::: Dataset :::

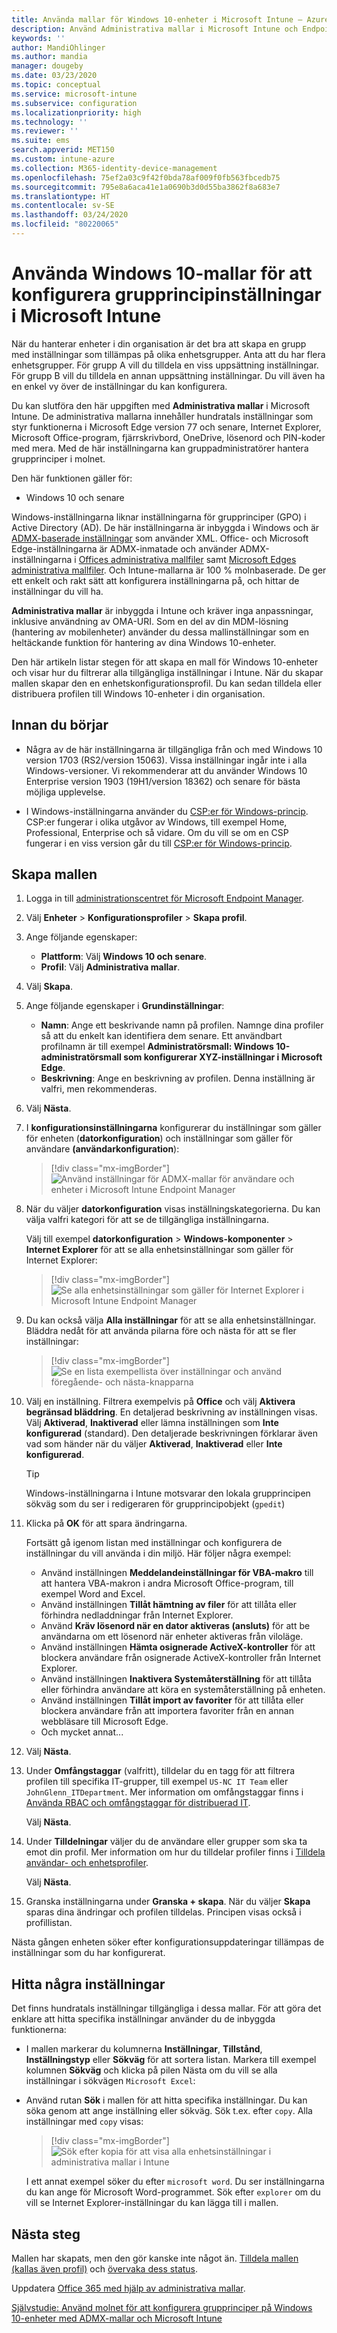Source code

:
 ```yaml
---
title: Använda mallar för Windows 10-enheter i Microsoft Intune – Azure | Microsoft Docs
description: Använd Administrativa mallar i Microsoft Intune och Endpoint Manager för att skapa grupper med inställningar för Windows 10-enheter. Med dessa inställningar i en enhetskonfigurationsprofil kan du styra Office-program, Microsoft Edge, säkra funktioner i Internet Explorer, styra åtkomst till OneDrive, använda fjärrskrivbordsfunktioner, aktivera automatisk uppspelning, ange energisparinställningar, använda HTTP-utskrifter, använda olika alternativ för användarinloggning samt styra händelseloggens storlek.
keywords: ''
author: MandiOhlinger
ms.author: mandia
manager: dougeby
ms.date: 03/23/2020
ms.topic: conceptual
ms.service: microsoft-intune
ms.subservice: configuration
ms.localizationpriority: high
ms.technology: ''
ms.reviewer: ''
ms.suite: ems
search.appverid: MET150
ms.custom: intune-azure
ms.collection: M365-identity-device-management
ms.openlocfilehash: 75ef2a03c9f42f0bda78af009f0fb563fbcedb75
ms.sourcegitcommit: 795e8a6aca41e1a0690b3d0d55ba3862f8a683e7
ms.translationtype: HT
ms.contentlocale: sv-SE
ms.lasthandoff: 03/24/2020
ms.locfileid: "80220065"
---
```

# <a name="use-windows-10-templates-to-configure-group-policy-settings-in-microsoft-intune"></a>Använda Windows 10-mallar för att konfigurera grupprincipinställningar i Microsoft Intune

När du hanterar enheter i din organisation är det bra att skapa en grupp med inställningar som tillämpas på olika enhetsgrupper. Anta att du har flera enhetsgrupper. För grupp A vill du tilldela en viss uppsättning inställningar. För grupp B vill du tilldela en annan uppsättning inställningar. Du vill även ha en enkel vy över de inställningar du kan konfigurera.

Du kan slutföra den här uppgiften med **Administrativa mallar** i Microsoft Intune. De administrativa mallarna innehåller hundratals inställningar som styr funktionerna i Microsoft Edge version 77 och senare, Internet Explorer, Microsoft Office-program, fjärrskrivbord, OneDrive, lösenord och PIN-koder med mera. Med de här inställningarna kan gruppadministratörer hantera grupprinciper i molnet.

Den här funktionen gäller för:

- Windows 10 och senare

Windows-inställningarna liknar inställningarna för grupprinciper (GPO) i Active Directory (AD). De här inställningarna är inbyggda i Windows och är [ADMX-baserade inställningar](https://docs.microsoft.com/windows/client-management/mdm/understanding-admx-backed-policies) som använder XML. Office- och Microsoft Edge-inställningarna är ADMX-inmatade och använder ADMX-inställningarna i [Offices administrativa mallfiler](https://www.microsoft.com/download/details.aspx?id=49030) samt [Microsoft Edges administrativa mallfiler](https://www.microsoftedgeinsider.com/enterprise). Och Intune-mallarna är 100 % molnbaserade. De ger ett enkelt och rakt sätt att konfigurera inställningarna på, och hittar de inställningar du vill ha.

**Administrativa mallar** är inbyggda i Intune och kräver inga anpassningar, inklusive användning av OMA-URI. Som en del av din MDM-lösning (hantering av mobilenheter) använder du dessa mallinställningar som en heltäckande funktion för hantering av dina Windows 10-enheter.

Den här artikeln listar stegen för att skapa en mall för Windows 10-enheter och visar hur du filtrerar alla tillgängliga inställningar i Intune. När du skapar mallen skapar den en enhetskonfigurationsprofil. Du kan sedan tilldela eller distribuera profilen till Windows 10-enheter i din organisation.

## <a name="before-you-begin"></a>Innan du börjar

- Några av de här inställningarna är tillgängliga från och med Windows 10 version 1703 (RS2/version 15063). Vissa inställningar ingår inte i alla Windows-versioner. Vi rekommenderar att du använder Windows 10 Enterprise version 1903 (19H1/version 18362) och senare för bästa möjliga upplevelse.

- I Windows-inställningarna använder du [CSP:er för Windows-princip](https://docs.microsoft.com/windows/client-management/mdm/policy-configuration-service-provider#policies-supported-by-group-policy-and-admx-backed-policies). CSP:er fungerar i olika utgåvor av Windows, till exempel Home, Professional, Enterprise och så vidare. Om du vill se om en CSP fungerar i en viss version går du till [CSP:er för Windows-princip](https://docs.microsoft.com/windows/client-management/mdm/policy-configuration-service-provider#policies-supported-by-group-policy-and-admx-backed-policies).

## <a name="create-the-template"></a>Skapa mallen

1. Logga in till [administrationscentret för Microsoft Endpoint Manager](https://go.microsoft.com/fwlink/?linkid=2109431).
2. Välj **Enheter** > **Konfigurationsprofiler** > **Skapa profil**.
3. Ange följande egenskaper:

    - **Plattform**: Välj **Windows 10 och senare**.
    - **Profil**: Välj **Administrativa mallar**.

4. Välj **Skapa**.
5. Ange följande egenskaper i **Grundinställningar**:

    - **Namn**: Ange ett beskrivande namn på profilen. Namnge dina profiler så att du enkelt kan identifiera dem senare. Ett användbart profilnamn är till exempel **Administratörsmall: Windows 10-administratörsmall som konfigurerar XYZ-inställningar i Microsoft Edge**.
    - **Beskrivning**: Ange en beskrivning av profilen. Denna inställning är valfri, men rekommenderas.

6. Välj **Nästa**.

7. I **konfigurationsinställningarna** konfigurerar du inställningar som gäller för enheten (**datorkonfiguration**) och inställningar som gäller för användare **(användarkonfiguration**):

    > [!div class="mx-imgBorder"]
    > ![Använd inställningar för ADMX-mallar för användare och enheter i Microsoft Intune Endpoint Manager](./media/administrative-templates-windows/administrative-templates-choose-computer-user-configuration.png)

8. När du väljer **datorkonfiguration** visas inställningskategorierna. Du kan välja valfri kategori för att se de tillgängliga inställningarna.

    Välj till exempel **datorkonfiguration** > **Windows-komponenter** > **Internet Explorer** för att se alla enhetsinställningar som gäller för Internet Explorer:

    > [!div class="mx-imgBorder"]
    > ![Se alla enhetsinställningar som gäller för Internet Explorer i Microsoft Intune Endpoint Manager](./media/administrative-templates-windows/administrative-templates-all-internet-explorer-settings-device.png)

9. Du kan också välja **Alla inställningar** för att se alla enhetsinställningar. Bläddra nedåt för att använda pilarna före och nästa för att se fler inställningar:

    > [!div class="mx-imgBorder"]
    > ![Se en lista exempellista över inställningar och använd föregående- och nästa-knapparna](./media/administrative-templates-windows/administrative-templates-sample-settings-list.png)

10. Välj en inställning. Filtrera exempelvis på **Office** och välj **Aktivera begränsad bläddring**. En detaljerad beskrivning av inställningen visas. Välj **Aktiverad**, **Inaktiverad** eller lämna inställningen som **Inte konfigurerad** (standard). Den detaljerade beskrivningen förklarar även vad som händer när du väljer **Aktiverad**, **Inaktiverad** eller **Inte konfigurerad**.

    > [!TIP]
    > Windows-inställningarna i Intune motsvarar den lokala grupprincipen sökväg som du ser i redigeraren för grupprincipobjekt (`gpedit`)

11. Klicka på **OK** för att spara ändringarna.

    Fortsätt gå igenom listan med inställningar och konfigurera de inställningar du vill använda i din miljö. Här följer några exempel:

    - Använd inställningen **Meddelandeinställningar för VBA-makro** till att hantera VBA-makron i andra Microsoft Office-program, till exempel Word and Excel.
    - Använd inställningen **Tillåt hämtning av filer** för att tillåta eller förhindra nedladdningar från Internet Explorer.
    - Använd **Kräv lösenord när en dator aktiveras (ansluts)** för att be användarna om ett lösenord när enheter aktiveras från viloläge.
    - Använd inställningen **Hämta osignerade ActiveX-kontroller** för att blockera användare från osignerade ActiveX-kontroller från Internet Explorer.
    - Använd inställningen **Inaktivera Systemåterställning** för att tillåta eller förhindra användare att köra en systemåterställning på enheten.
    - Använd inställningen **Tillåt import av favoriter** för att tillåta eller blockera användare från att importera favoriter från en annan webbläsare till Microsoft Edge.
    - Och mycket annat...

12. Välj **Nästa**.
13. Under **Omfångstaggar** (valfritt), tilldelar du en tagg för att filtrera profilen till specifika IT-grupper, till exempel `US-NC IT Team` eller `JohnGlenn_ITDepartment`. Mer information om omfångstaggar finns i [Använda RBAC och omfångstaggar för distribuerad IT](..//fundamentals/scope-tags.md).

    Välj **Nästa**.

14. Under **Tilldelningar** väljer du de användare eller grupper som ska ta emot din profil. Mer information om hur du tilldelar profiler finns i [Tilldela användar- och enhetsprofiler](device-profile-assign.md).

    Välj **Nästa**.

15. Granska inställningarna under **Granska + skapa**. När du väljer **Skapa** sparas dina ändringar och profilen tilldelas. Principen visas också i profillistan.

Nästa gången enheten söker efter konfigurationsuppdateringar tillämpas de inställningar som du har konfigurerat.

## <a name="find-some-settings"></a>Hitta några inställningar

Det finns hundratals inställningar tillgängliga i dessa mallar. För att göra det enklare att hitta specifika inställningar använder du de inbyggda funktionerna:

- I mallen markerar du kolumnerna **Inställningar**, **Tillstånd**, **Inställningstyp** eller **Sökväg** för att sortera listan. Markera till exempel kolumnen **Sökväg** och klicka på pilen Nästa om du vill se alla inställningar i sökvägen `Microsoft Excel`:

- Använd rutan **Sök** i mallen för att hitta specifika inställningar. Du kan söka genom att ange inställning eller sökväg. Sök t.ex. efter `copy`. Alla inställningar med `copy` visas:

  > [!div class="mx-imgBorder"]
  > ![Sök efter kopia för att visa alla enhetsinställningar i administrativa mallar i Intune](./media/administrative-templates-windows/search-copy-settings.png) 

  I ett annat exempel söker du efter `microsoft word`. Du ser inställningarna du kan ange för Microsoft Word-programmet. Sök efter `explorer` om du vill se Internet Explorer-inställningar du kan lägga till i mallen.

## <a name="next-steps"></a>Nästa steg

Mallen har skapats, men den gör kanske inte något än. [Tilldela mallen (kallas även profil)](device-profile-assign.md) och [övervaka dess status](device-profile-monitor.md).

Uppdatera [Office 365 med hjälp av administrativa mallar](administrative-templates-update-office.md).

[Självstudie: Använd molnet för att konfigurera grupprinciper på Windows 10-enheter med ADMX-mallar och Microsoft Intune](tutorial-walkthrough-administrative-templates.md)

:::

## Exercise
Determine which lines above include the word "Excel", and report those lines in full.

## Response
    - Använd inställningen **Meddelandeinställningar för VBA-makro** till att hantera VBA-makron i andra Microsoft Office-program, till exempel Word and Excel.
- I mallen markerar du kolumnerna **Inställningar**, **Tillstånd**, **Inställningstyp** eller **Sökväg** för att sortera listan. Markera till exempel kolumnen **Sökväg** och klicka på pilen Nästa om du vill se alla inställningar i sökvägen `Microsoft Excel`:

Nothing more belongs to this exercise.